Embeddings: [-0.08169576525688171, -0.05700130760669708, -0.008233768865466118, -0.00738370930776, 0.006671771872788668, -0.040133073925971985, 0.09387392550706863, 0.011836863122880459, 0.0327550433576107, -0.015086967498064041, -0.007696609944105148, -0.008191272616386414, 0.01079613622277975, -0.02455325610935688, -0.051503557711839676, 0.034926339983940125, -0.007094291970133781, -0.033282890915870667, -0.06825562566518784, -0.1306525021791458, -0.05625976622104645, -0.02847185917198658, -0.011119755916297436, -0.026763031259179115, -0.00579789187759161, 0.08918706327676773, 0.013626961968839169, -0.030455872416496277, 0.006723112892359495, -0.08422578126192093, -0.010452569462358952, -0.006856689229607582, 0.10541794449090958, -0.009761515073478222, -0.0034349907655268908, 0.055846184492111206, -0.08756192028522491, -0.027241693809628487, 0.074781134724617, -0.005701984744518995, -0.03196034952998161, -0.04344426468014717, 0.006464636884629726, -0.07108573615550995, 0.086317643523

In [14]:
collection.load()

res = collection.search(
    anns_field="description_embedding",
    data=[question_vector], # Replace with your query vector
    param={
    "metric_type": "L2",
    "params": {},
    },
    output_fields=["id","name", "category", "public","description"],
    expr=filter_expression,
    limit=10,
)

print("\nQuery results:")
for hits in res:
    for hit in hits:
        print(hit)


Query results:
id: 1, distance: 0.7781509160995483, entity: {'name': 'ABC', 'category': 'Tech', 'public': True, 'description': 'AI research and deployment organization', 'id': 1}
id: 29, distance: 1.3731958866119385, entity: {'name': 'GHI1', 'category': 'Tech', 'public': True, 'description': 'Professional networking platform', 'id': 29}
id: 11, distance: 1.3806469440460205, entity: {'name': 'EFG', 'category': 'Tech', 'public': True, 'description': 'Software development and cloud services', 'id': 11}
id: 13, distance: 1.4113643169403076, entity: {'name': 'KLM', 'category': 'Tech', 'public': True, 'description': 'Consumer electronics and software development', 'id': 13}
id: 23, distance: 1.5913578271865845, entity: {'name': 'OPQ', 'category': 'Tech', 'public': True, 'description': 'Social media and virtual reality technologies', 'id': 23}
id: 8, distance: 1.6900019645690918, entity: {'name': 'VWX', 'category': 'Tech', 'public': True, 'description': 'Electric vehicles and clean energy so

### Filtering

In [15]:
collection.load()

query_results = collection.query(
    expr=filter_expression,
    output_fields=["id","name", "category", "public","description"],
)

print("\nQuery results:")
for result in query_results:
    print(result)



Query results:
{'description': 'AI research and deployment organization', 'id': 1, 'name': 'ABC', 'category': 'Tech', 'public': True}
{'description': 'Electric vehicles and clean energy solutions', 'id': 8, 'name': 'VWX', 'category': 'Tech', 'public': True}
{'description': 'Software development and cloud services', 'id': 11, 'name': 'EFG', 'category': 'Tech', 'public': True}
{'description': 'Consumer electronics and software development', 'id': 13, 'name': 'KLM', 'category': 'Tech', 'public': True}
{'description': 'Social media and virtual reality technologies', 'id': 23, 'name': 'OPQ', 'category': 'Tech', 'public': True}
{'description': 'Professional networking platform', 'id': 29, 'name': 'GHI1', 'category': 'Tech', 'public': True}


## Dropping the collection

In [16]:
collection.drop()

## Conclusion
The above notebook illustrates the two different ways to use a BitMap Index for filtering, Querying and filtering and Filtering.

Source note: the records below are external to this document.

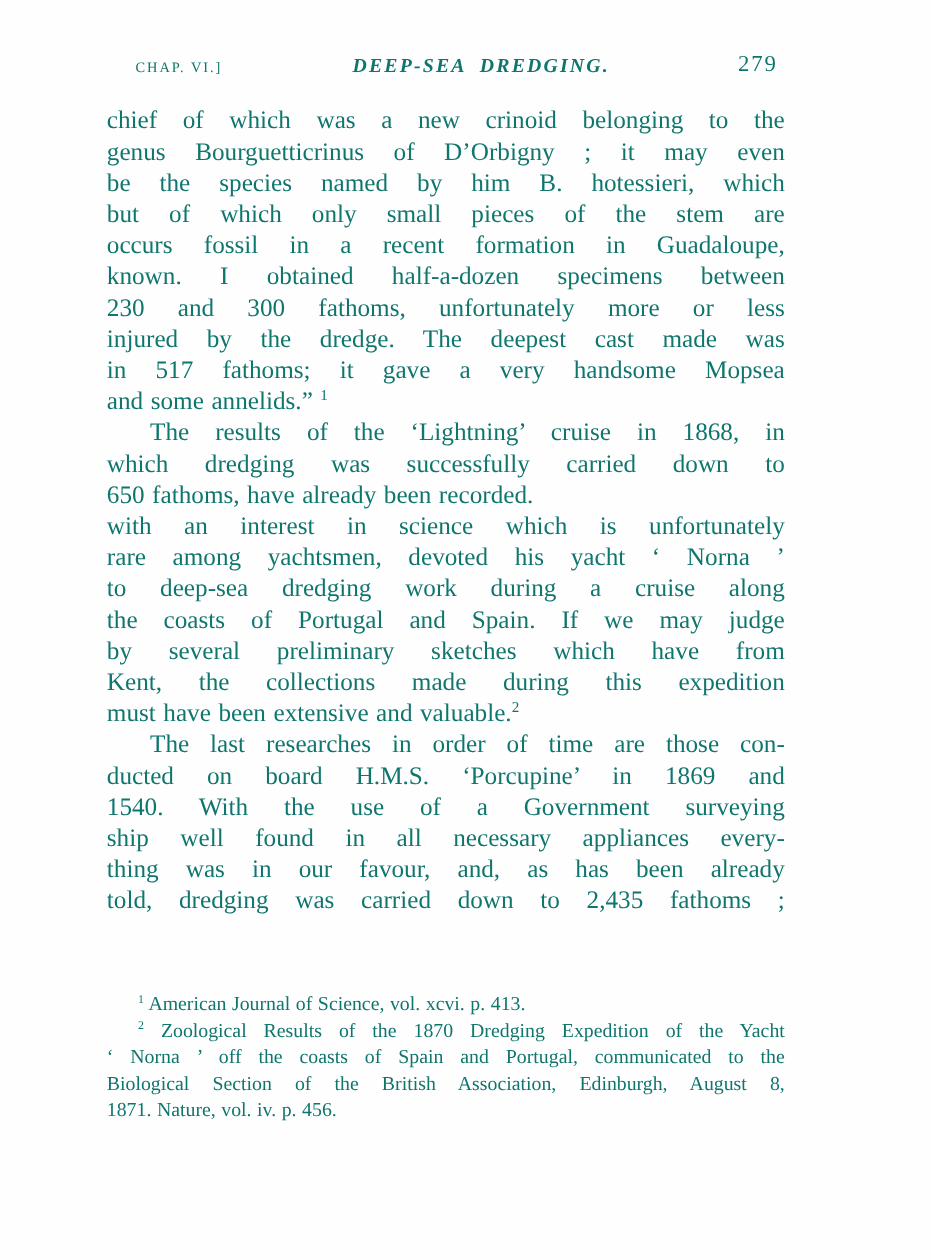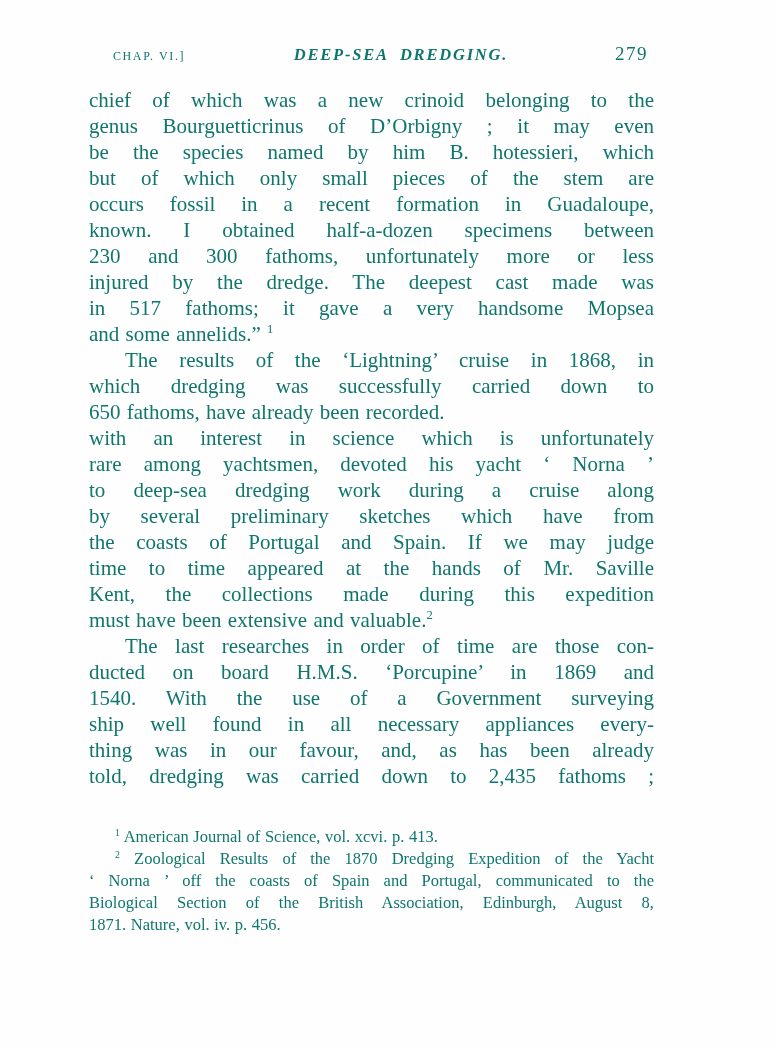--- a/index.html
+++ b/index.html
@@ -100,23 +100,22 @@
       <div class="tline just"><span>230 and 300 fathoms, unfortunately more or less</span></div>
       <div class="tline just"><span>injured by the dredge.  The deepest cast made was</span></div>
       <div class="tline just"><span>in 517 fathoms; it gave a very handsome </span><span class="it">Mopsea</span></div>
       <div class="tline"><span>and some annelids.” </span><span class="sup">1</span></div>
       <div class="tline just ind"><span>The results of the ‘Lightning’ cruise in 1868, in</span></div>
       <div class="tline just"><span>which dredging was successfully carried down to</span></div>
       <div class="tline"><span>650 fathoms, have already been recorded.</span></div>
       <div class="tline just"><span>with an interest in science which is unfortunately</span></div>
       <div class="tline just"><span>rare among yachtsmen, devoted his yacht ‘ Norna ’</span></div>
       <div class="tline just"><span>to deep-sea dredging work during a cruise along</span></div>
+      <div class="tline just"><span>the coasts of Portugal and Spain.  If we may judge</span></div>
       <div class="tline just"><span>by several preliminary sketches which have from</span></div>
-      <div class="tline just"><span>the coasts of Portugal and Spain.  If we may judge</span></div>
-      <div class="tline just"><span>time to time appeared at the hands of Mr. Saville</span></div>
       <div class="tline just"><span>Kent, the collections made during this expedition</span></div>
       <div class="tline"><span>must have been extensive and valuable.</span><span class="sup">2</span></div>
       <div class="tline just ind"><span>The last researches in order of time are those con-</span></div>
       <div class="tline just"><span>ducted on board H.M.S. ‘Porcupine’ in 1869 and</span></div>
       <div class="tline just"><span>1540.  With the use of a Government surveying</span></div>
       <div class="tline just"><span>ship well found in all necessary appliances every-</span></div>
       <div class="tline just"><span>thing was in our favour, and, as has been already</span></div>
       <div class="tline just"><span>told, dredging was carried down to 2,435 fathoms ;</span></div>
     </main>
 

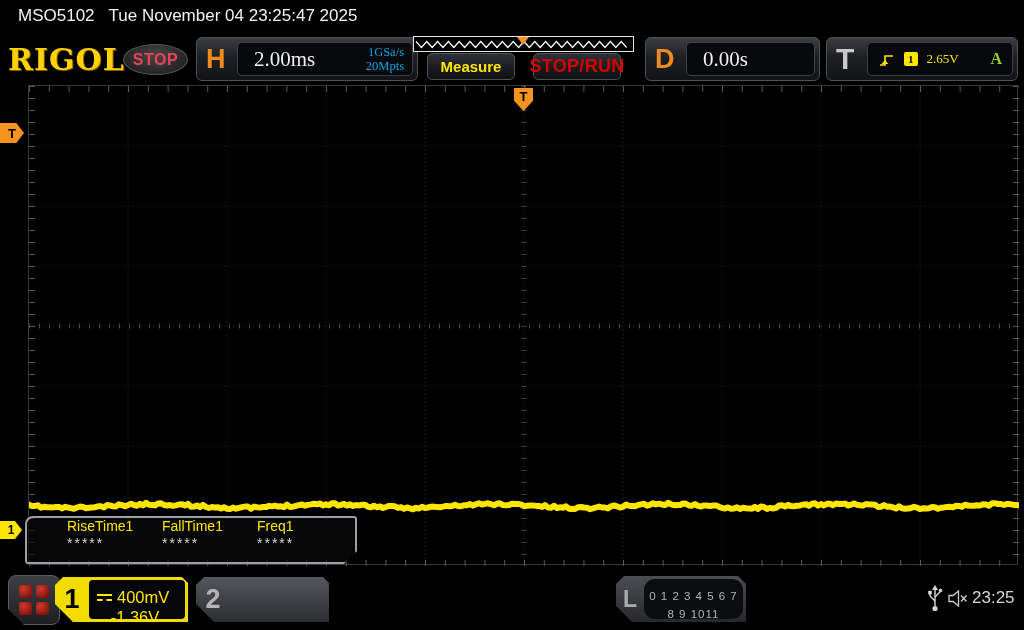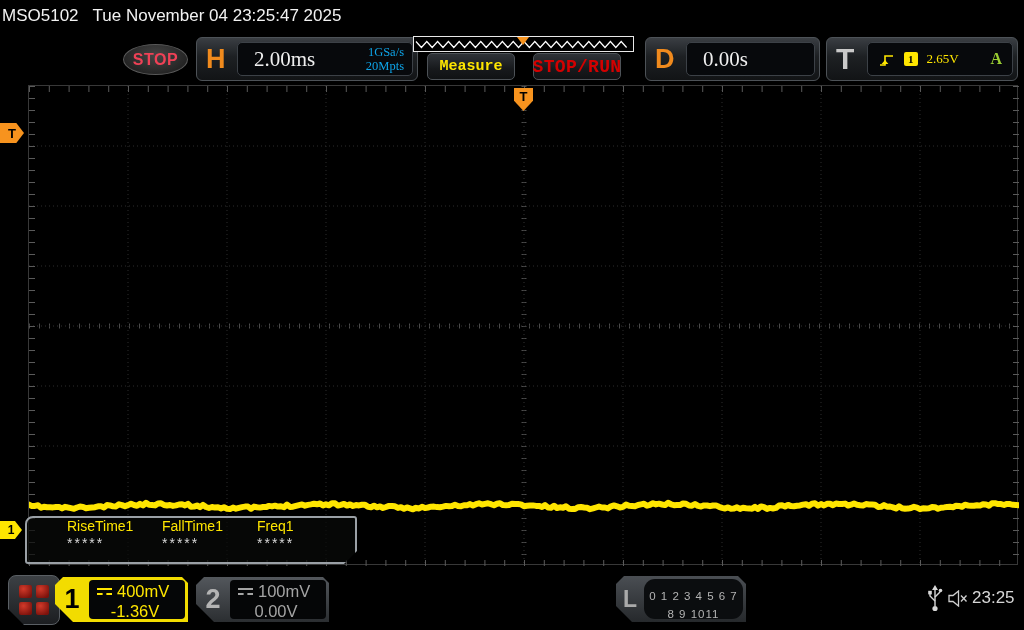--- a/index.html
+++ b/index.html
@@ -2,21 +2,21 @@
 <html><head>
 <meta charset="utf-8">
 <style>
   * { margin:0; padding:0; box-sizing:border-box; }
   html,body { background:#000; }
   body { font-family:"Liberation Sans", sans-serif; }
   #screen { position:relative; width:1024px; height:630px; background:#000; overflow:hidden; }
 
   
   .titlebar { position:absolute; left:0; top:0; width:1024px; height:32px; color:#f2f2f2;
-              font-size:17px; display:flex; align-items:center; gap:14px; padding-left:2px; }
+              font-size:17px; display:flex; align-items:center; gap:14px; padding-left:18px; }
 
   
   .logo { position:absolute; left:8px; top:42px; font-family:"DejaVu Serif", serif;
           font-weight:bold; font-size:30px; letter-spacing:1px; color:#ffd200;
           text-shadow:1px 1px 0 #7a5b00; }
   .stop-oval { position:absolute; left:123px; top:44px; width:65px; height:31px;
                background:radial-gradient(ellipse at 50% 35%, #454545, #232323 75%);
                border:1px solid #5a5a5a; border-radius:50%;
                display:flex; align-items:center; justify-content:center;
                color:#ef4156; font-weight:bold; font-size:16px; letter-spacing:.5px; cursor:pointer; }
@@ -46,21 +46,21 @@
   .membar { position:absolute; left:413px; top:36px; width:221px; height:16px;
             background:#000; border:1px solid #e8e8e8; }
   .mem-tri { position:absolute; left:517px; top:37px; width:0; height:0;
              border-left:6px solid transparent; border-right:6px solid transparent;
              border-top:8px solid #f7931e; }
 
   .hdr-btn { position:absolute; top:53px; width:88px; height:27px;
              background:linear-gradient(180deg,#2e3237,#17191c 60%,#101214);
              border:1px solid #4d5257; border-radius:5px;
              display:flex; align-items:center; justify-content:center;
-             font-weight:bold; cursor:pointer;font-family:Liberation Mono, monospace; }
+             font-weight:bold; cursor:pointer; }
   #measure-btn { left:427px; color:#ffe600; font-size:15px; }
   #stoprun-btn { left:533px; color:#d40000; font-size:18px; letter-spacing:.3px; }
 
   
   .graticule { position:absolute; left:28px; top:85px; width:990px; height:480px;
                border:1px solid #383838; background:#000; }
   .graticule svg { position:absolute; left:0; top:0; }
 
   
   .marker-right { position:absolute; display:flex; align-items:center; justify-content:center;
@@ -95,21 +95,21 @@
   .ch-badge { position:absolute; top:577px; height:45px; cursor:pointer;
               clip-path:polygon(8px 0,calc(100% - 6px) 0,100% 6px,100% 100%,18px 100%,0 calc(100% - 18px),0 8px); }
   #ch1-badge { left:55px; width:133px; background:#f2dc00; }
   #ch2-badge { left:196px; width:133px; background:linear-gradient(180deg,#53575c,#2b2e31); }
   .ch-num { position:absolute; left:0; top:0; width:34px; height:100%;
             display:flex; align-items:center; justify-content:center;
             font-weight:bold; font-size:27px; }
   #ch1-badge .ch-num { color:#000; }
   #ch2-badge .ch-num { color:#b4b4b4; }
   .ch-inner { position:absolute; left:34px; top:3px; right:3px; bottom:3px;
-              background:#050607; border-radius:4px; padding:2px 8px 0 8px;
+              background:#050607; border-radius:4px; padding:8px 8px 0 8px;
               font-size:16.5px; line-height:1.2; }
   #ch1-badge .ch-inner { color:#ffe600; }
   #ch2-badge .ch-inner { color:#a4a4a4; }
   .ch-row1 { display:flex; align-items:center; gap:5px; }
   .ch-row2 { text-align:center; padding-right:4px; }
   .dc-icon { display:inline-block; width:15px; }
   .dc-icon .solid { border-top:2px solid currentColor; display:block; }
   .dc-icon .dash  { border-top:2px dashed currentColor; display:block; margin-top:3px; }
 
   .logic-panel { position:absolute; left:616px; top:576px; width:130px; height:46px;
@@ -130,20 +130,21 @@
 </head>
 <body>
 
 <div id="screen">
 
   <div class="titlebar">
     <span>MSO5102</span>
     <span>Tue November 04 23:25:47 2025</span>
   </div>
 
+  <div class="logo">RIGOL</div>
   <div class="stop-oval">STOP</div>
 
   <div class="panel" id="h-panel">
     <span class="letter">H</span>
     <div class="inner">
       <span class="tb-value">2.00ms</span>
       <span class="rate-col">
         <span>1GSa/s</span><br>
         <span>20Mpts</span>
       </span>
@@ -253,30 +254,20 @@
             <span class="dash"></span>
           </span>
         <span>400mV</span>
       </div>
       <div class="ch-row2">-1.36V</div>
     </div>
   </div>
 
   <div class="ch-badge" id="ch2-badge">
     <div class="ch-num">2</div>
-    <div class="ch-inner">
-      <div class="ch-row1">
-        <span class="dc-icon">
-            <span class="solid"></span>
-            <span class="dash"></span>
-          </span>
-        <span>100mV</span>
-      </div>
-      <div class="ch-row2">0.00V</div>
-    </div>
   </div>
 
   <div class="logic-panel">
     <div class="logic-l">L</div>
     <div class="logic-inner">
       <div>0 1 2 3  4 5 6 7</div>
       <div>8 9 1011 12131415</div>
     </div>
   </div>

### Benefits of using BitMap Index
1. Fast pre-filtering before expensive similarity searches, reduces number of distance calculations required for find best similar results.
2. Memory Efficiency - bitmap indices can be more space-efficient than traditional B-tree indices.
3. Parallel Processing - Bitmap operations can be easily parallelized and takes advantage of modern CPU SIMD instructions, making them very performant for large-scale filtering operations.